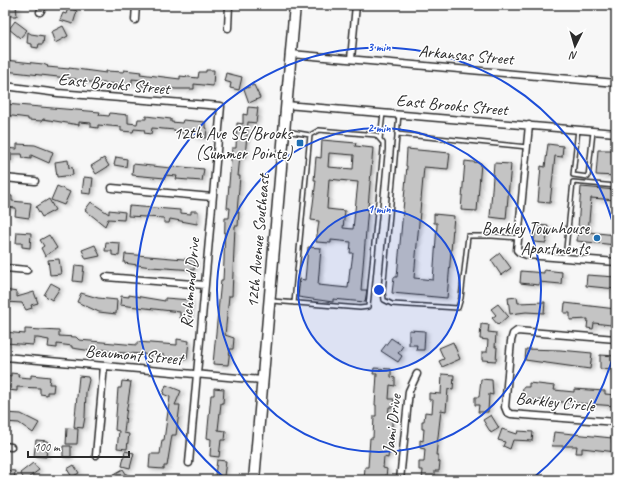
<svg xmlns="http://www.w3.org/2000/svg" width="621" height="485" viewBox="0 0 621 485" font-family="Caveat,sans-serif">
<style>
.building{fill:#c4c4c4;stroke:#2b2b2b;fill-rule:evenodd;filter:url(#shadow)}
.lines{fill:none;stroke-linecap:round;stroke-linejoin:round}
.service-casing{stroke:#2b2b2b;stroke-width:6}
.minor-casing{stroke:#2b2b2b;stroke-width:9}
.primary-casing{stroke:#2b2b2b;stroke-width:13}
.service{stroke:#fff;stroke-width:3}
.minor{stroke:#fff;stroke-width:6}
.primary{stroke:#fff;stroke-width:10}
.ring{fill:none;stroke:#1d4ed8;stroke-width:2}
.poi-dot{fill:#1f6fb2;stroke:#fff;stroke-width:1.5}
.labels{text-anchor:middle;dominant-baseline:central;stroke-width:3;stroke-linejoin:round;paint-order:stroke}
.street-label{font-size:17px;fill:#2b2b2b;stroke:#fff}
.poi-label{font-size:17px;fill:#2b2b2b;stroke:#fff;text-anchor:end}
.centre{fill:#1d4ed8;stroke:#fff;stroke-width:2}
.ring-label{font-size:12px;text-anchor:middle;font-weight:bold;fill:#1d4ed8;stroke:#fff;stroke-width:3;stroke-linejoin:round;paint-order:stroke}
</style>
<defs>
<filter id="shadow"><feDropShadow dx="2.5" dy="1.5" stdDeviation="2" flood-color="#0004"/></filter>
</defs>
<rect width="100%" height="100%" fill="#f7f7f7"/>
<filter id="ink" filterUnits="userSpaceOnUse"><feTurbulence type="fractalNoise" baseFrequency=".025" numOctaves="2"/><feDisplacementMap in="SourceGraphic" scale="8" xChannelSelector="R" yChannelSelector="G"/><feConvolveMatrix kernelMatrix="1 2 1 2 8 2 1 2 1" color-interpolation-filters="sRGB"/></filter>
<g filter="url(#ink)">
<path class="building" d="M5 5H16L17 16H5Z
M68 8 77 11 73 24 60 20 63 13 66 14Z
M15 21 27 30 20 38 9 29Z
M63 26 68 36 55 43 51 32Z
M28 32 31 34 44 36 43 44H39L38 48 32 47V44L27 43Z
M5 60 43 64 48 66 47 67 69 69V68L106 73V71L124 72V70L141 72 140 74 180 79V76L198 78 199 72H206V70H214L213 86 194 84V89H176L142 86V80L132 79V85L76 81V79L5 71Z
M226 73 242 77 239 90 230 88 231 83 224 81Z
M254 85 260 98 249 103 244 89Z
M5 104 100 112 99 115 109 116 110 113 128 115V123L137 124 138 119H146V116L171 119V122L182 123 183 120 205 122V128H207L206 138 194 137 195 134 175 132V130L152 128 151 134 144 133 145 130 134 129 133 132 121 131V127L98 125V128L91 127V123L79 122V125L43 119 42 121 28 120V118L5 115Z
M248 107 258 108 256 123 248 122 245 157 240 156 238 176H240L237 212H239L238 226H235L232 296H229L225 335 234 338 233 349H230L228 365 213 364 221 280H223L224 261 225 218H229L230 208H227L232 148H236L237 123 243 124V114L247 115Z
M322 140 356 143 355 146 373 148 361 290H367L365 302 333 299V302L298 297 300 279 305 280 308 247 321 248 318 285 348 288 350 268H351L353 253H350L351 242 331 240V243L316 242 319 221 311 220 316 180H314L316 157 321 158ZM329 153 354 155 353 169 328 167ZM329 179 358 182 353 229 343 228 345 211 327 209Z
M17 144 35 145 53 152 49 163 31 155V159L23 158 22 154H11V161L5 160V148L17 149Z
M548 144 563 146 562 157 555 156 550 203 538 202 541 166 545 167Z
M407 149 450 153 448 169 424 167 414 278 433 280 437 225V223H434V214L454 216 447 298 392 293 394 277H397L407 166H406Z
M598 150H616V176L596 175Z
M116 157 127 159 126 167 114 165Z
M104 158 109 166 96 174 91 166Z
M68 160 69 168 72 167 73 175 57 177 55 162Z
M465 161 481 163 477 211 461 210Z
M494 163 511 164 506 219 490 217Z
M133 164 171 168V166L204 169 202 181 176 179 177 176 165 175V178L132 175Z
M84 177 93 178 91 194 82 193Z
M57 186 70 192 64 205 51 200Z
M581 187 616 190V200L591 198 588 232 616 235V245L577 241Z
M5 195 12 196V201L31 203 29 218 15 216 16 208 5 207Z
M49 199 55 210 42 217 36 207Z
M91 202 109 214V210L125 212 124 220 108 219 105 226 85 210Z
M129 206 180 210V213L191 214V211H198L197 224 170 219 169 223H164V218L128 216Z
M536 225 548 226 546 243 534 242Z
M17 232 31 233 30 248 22 247V243H16Z
M49 235 57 248 45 256 41 248 44 246 40 240Z
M106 242 120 243 119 256 112 255V251H105Z
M95 245 100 256 86 259 82 250Z
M500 253 511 268 501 275 491 260Z
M125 254 195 260 194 270 151 267 124 263Z
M59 259 61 274 50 275 48 260Z
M75 265 84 266 82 282 73 281Z
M544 270 562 272 561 284 539 282V285L520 283 521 271 544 273Z
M587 275 616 277V289L586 286Z
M51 283 60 288 52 300 44 295Z
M5 290 17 292V297L34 292 38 303 31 305 32 308 26 310 22 303 5 302Z
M81 293 98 298 117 300 116 314 99 312 77 302Z
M129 295 165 301V298L191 300 190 319 180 318V312L120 305 121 296 129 297Z
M517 297 518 303 545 302 544 313 526 312 510 314 508 298Z
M565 303 616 309V317L612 316 611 325 594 323 593 329 587 328 588 319 570 320V313H564Z
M498 304 508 316 498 325 492 318 496 315 491 309Z
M481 324 489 325 488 332 496 333 495 347H497L496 361 482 360V352H487L488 340 480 339Z
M25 329 59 331V336L76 337 79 340 137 345V342L177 345V339L189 341 187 359 164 357V355L151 354V356L145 355V354L107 352 108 350 96 349V350L92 351 72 348V346L57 344V348L48 347 49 340 38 338H34L33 345 5 343V332L25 334Z
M409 330 425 331 424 350H416L417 345H409Z
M391 338 403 346 398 353 402 356 398 362 381 351Z
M453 342 460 359 442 367 439 361 444 359 439 348Z
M526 349 560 350 592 353 590 369 525 360Z
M600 355 616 356V370L600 369Z
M374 368 391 369V377L395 378V386L390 385 389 399H394L393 407H389L388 418H392V426L388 458 384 457 383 468 387 469 386 476H380L379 480H364L365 467H368L370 438H373L374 416H376V405H375L377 374H373Z
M11 373 19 374 18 377 31 378V375L50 377 49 384H54L53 392H47V395L40 394V388L17 387V391L8 390 9 386 5 385V375L11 376Z
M442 374 454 375 453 390 448 389 446 411 441 410 436 455H438V461L440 462 439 471H435V480H422L423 470H419V462H424L425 449 420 448V440L423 441 424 429H422V421H424L425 412 432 413 433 400H429V393L441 394Z
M79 376 88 377 89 380 86 392 85 417 83 428 74 427Z
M481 379 492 380 493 395 489 394 488 412H478L479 405H475V397H479Z
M122 381 131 382 126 414 124 433 129 434 127 449 117 448 119 431 115 430 118 388H121Z
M529 383 555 386 554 390 574 392V389L605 391V394L616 395V406L522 399 523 387H529Z
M166 385 181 391 175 405H180L176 435H172L167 466H164V469L149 468 150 454H160L162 440H164L170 397 163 394Z
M214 388 224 389 223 403H221L218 430 226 431 225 440H221L219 457 210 456 211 439 207 438 211 395H214Z
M5 413 21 414 39 423 33 433 19 423 5 422Z
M491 415 499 428 491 433 483 420Z
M67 428 78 429 77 444H66Z
M502 429 517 434 518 431 533 432 532 441 513 440 510 449 503 446 505 442 498 440Z
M554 432 612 438V443L616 444V452L582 448V453H576L577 446H552Z
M36 440 48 441 46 457 34 456Z
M63 446H71V457H63Z
M125 451 134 453 130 468 122 466Z
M217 460 226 461 224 476 215 475Z
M33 463 39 470 25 480 20 473Z
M74 465 79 473 72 477 67 469Z
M123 469 128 477 122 480H104Z
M5 470 15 471 14 480H5Z"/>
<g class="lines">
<defs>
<path id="service" d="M399 114 383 292 384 300 392 304 458 308 461 298 468 236H492L518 238
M578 129 573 175 588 177 593 132
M286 131 310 135
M397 134 527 147
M380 139 383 113
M565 258 573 182 616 186
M272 301 360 308 368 307 383 149V143L376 135 319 130 310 135 294 303"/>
<path id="minor" d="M40 12 44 5
M135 20 136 5
M228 28 229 5
M291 54 616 83
M351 59 356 5
M5 86 58 93 221 106 189 463
M286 105 616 133
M529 125 517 250 519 252 527 255 616 262
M5 178 35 181
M112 188 212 197
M5 268 27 270
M106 277 205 285
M616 339 517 331 513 334 511 341 505 407 507 412 511 414 616 422
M5 357 262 380
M5 446 11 447
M96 455 104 366
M400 480 409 391 417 374"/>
<path id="primary" d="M254 480 295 5"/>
</defs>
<use href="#service" class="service-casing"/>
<use href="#minor" class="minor-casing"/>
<use href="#primary" class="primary-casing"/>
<use href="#service" class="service"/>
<use href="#minor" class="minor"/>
<use href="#primary" class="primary"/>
</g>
</g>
<circle cx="379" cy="290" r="81" fill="#1d4ed8" fill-opacity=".12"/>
<g class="ring">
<circle cx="379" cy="290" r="81"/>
<circle cx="379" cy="290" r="162"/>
<path d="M616 345A243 243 0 0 1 532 479M226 479A243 243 0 1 1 616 235"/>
</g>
<g class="poi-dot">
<rect x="296" y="139" width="8" height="8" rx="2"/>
<circle cx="597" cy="238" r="4"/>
</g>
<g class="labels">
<g class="street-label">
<text transform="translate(466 55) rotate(5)">Arkansas Street</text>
<text transform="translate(114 84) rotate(5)">East Brooks Street</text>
<text transform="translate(452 105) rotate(5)">East Brooks Street</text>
<text transform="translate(258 241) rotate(-85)">12th Avenue Southeast</text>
<text transform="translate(190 283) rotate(-85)">Richmond Drive</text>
<text transform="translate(134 355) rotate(5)">Beaumont Street</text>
<text transform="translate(555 402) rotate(6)">Barkley Circle</text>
<text transform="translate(392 424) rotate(-83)">Jami Drive</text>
</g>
<g class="poi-label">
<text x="292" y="133">12th Ave SE/Brooks<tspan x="292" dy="20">(Summer Pointe)</tspan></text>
<text x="589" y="228">Barkley Townhouse<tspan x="589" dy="20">Apartments</tspan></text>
</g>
</g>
<circle cx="379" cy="290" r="6" class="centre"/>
<g class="ring-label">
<text x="379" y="51">3 min</text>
<text x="379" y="132">2 min</text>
<text x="379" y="213">1 min</text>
</g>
<rect width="621" height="485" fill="none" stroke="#fff" stroke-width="20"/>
<rect x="10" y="10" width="601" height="465" fill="none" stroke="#2b2b2b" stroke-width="1.5" filter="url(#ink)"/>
<g transform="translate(575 46) rotate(185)" stroke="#ffffff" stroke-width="3" paint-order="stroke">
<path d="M0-3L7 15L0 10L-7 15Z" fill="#2b2b2b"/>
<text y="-6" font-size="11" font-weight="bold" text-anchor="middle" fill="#2b2b2b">N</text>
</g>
<path d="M28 451v6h101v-6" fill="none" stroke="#2b2b2b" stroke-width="2"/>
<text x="34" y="451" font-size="12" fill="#2b2b2b" stroke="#ffffff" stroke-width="3" paint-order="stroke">100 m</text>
</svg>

PROBLEM TO WORK ON:
Report, for the data above, every line in which the string "shadow" appears.

ANSWER:
.building{fill:#c4c4c4;stroke:#2b2b2b;fill-rule:evenodd;filter:url(#shadow)}
<filter id="shadow"><feDropShadow dx="2.5" dy="1.5" stdDeviation="2" flood-color="#0004"/></filter>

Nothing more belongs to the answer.